Should I use mutually exclusive options on the command line tool

command lineoptionsUtilities

Writing a CLI tool, I'm facing a conundrum.

The tool is supposed to detect faces in images and blur them automatically. However, sometimes only one of those things should be done to allow marking additional faces manually with an external tool. So there are three behaviours I want to support:

  1. Detect faces and blur them in one go
  2. Only detect faces
  3. Only blur faces

My idea of solving this were two mutually exclusive options, something like --only-detect and --only-blur.

However, a coworker suggested that it might make more sense to have --detect and --blur, so that using both options would lead to the same behaviour as using none, but I find this to be less intuitive.

My question now is: Are there any conventions I can follow to make this decision? I found the POSIX Utility Conventions, and they do mention mutually exclusive groups, but nothing that is helpful here.

Best Answer

POSIX just says (regarding mutually exclusive command line options in POSIX utilities):

The use of conflicting mutually-exclusive arguments produces undefined results, unless a utility description specifies otherwise.


Some command line tools have conflicting command line options (such as both a --silent option and a --verbose option). In the case that both options are used when invoking the tool, if allowed, the last parsed option (the one last on the line) usually wins.

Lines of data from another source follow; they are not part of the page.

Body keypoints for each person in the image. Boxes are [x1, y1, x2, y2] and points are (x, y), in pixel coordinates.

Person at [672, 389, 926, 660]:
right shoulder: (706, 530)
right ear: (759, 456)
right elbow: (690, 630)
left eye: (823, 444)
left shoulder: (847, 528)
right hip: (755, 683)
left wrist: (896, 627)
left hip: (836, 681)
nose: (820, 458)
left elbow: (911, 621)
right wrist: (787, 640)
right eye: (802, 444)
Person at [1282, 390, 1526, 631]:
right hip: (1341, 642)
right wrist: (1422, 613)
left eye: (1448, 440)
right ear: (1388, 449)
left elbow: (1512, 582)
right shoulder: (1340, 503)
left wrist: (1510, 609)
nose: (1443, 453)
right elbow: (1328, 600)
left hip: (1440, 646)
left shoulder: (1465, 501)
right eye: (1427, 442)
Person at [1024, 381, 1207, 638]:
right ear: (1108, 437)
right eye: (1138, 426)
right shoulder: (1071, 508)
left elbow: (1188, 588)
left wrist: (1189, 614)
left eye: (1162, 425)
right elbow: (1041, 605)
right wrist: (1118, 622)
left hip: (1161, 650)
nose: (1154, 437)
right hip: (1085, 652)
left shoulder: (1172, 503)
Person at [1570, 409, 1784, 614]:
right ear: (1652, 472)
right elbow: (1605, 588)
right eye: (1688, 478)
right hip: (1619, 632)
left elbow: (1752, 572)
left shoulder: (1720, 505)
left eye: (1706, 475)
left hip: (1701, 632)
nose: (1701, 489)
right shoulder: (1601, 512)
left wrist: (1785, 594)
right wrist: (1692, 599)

The last one of --blur and --detect would be used. The documentation would specify what options were exclusive.

Compare ls -l -C with ls -C -l, for example.


Other tools simply disallow conflicting command line options, giving the user a diagnostic message on the standard error stream and exiting with a non-zero exit code when such a situation occurs.

Your code would error out if both --blur and --detect were used.

This is done in e.g. cut which has conflicting flags -b, -c and -f.


Some tools may provide a different effect depending on what name it is invoked as. So, you could have two names (hard links) for your tool, one called detectface and another called blurface. These would be the exact same binary but the program would determine what name it was invoked as to figure out what operation to perform.

This is common on system where some shell masquerades as both /bin/sh (a POSIX shell) and as itself (e.g. bash on Linux, or ksh on OpenBSD) and that switches to "POSIX sh mode" when invoked as sh, or you might have a compiler that compiles both C and C++ code and switches mode depending on whether it's invoked as cc or c++, etc. (both gcc and clang does this).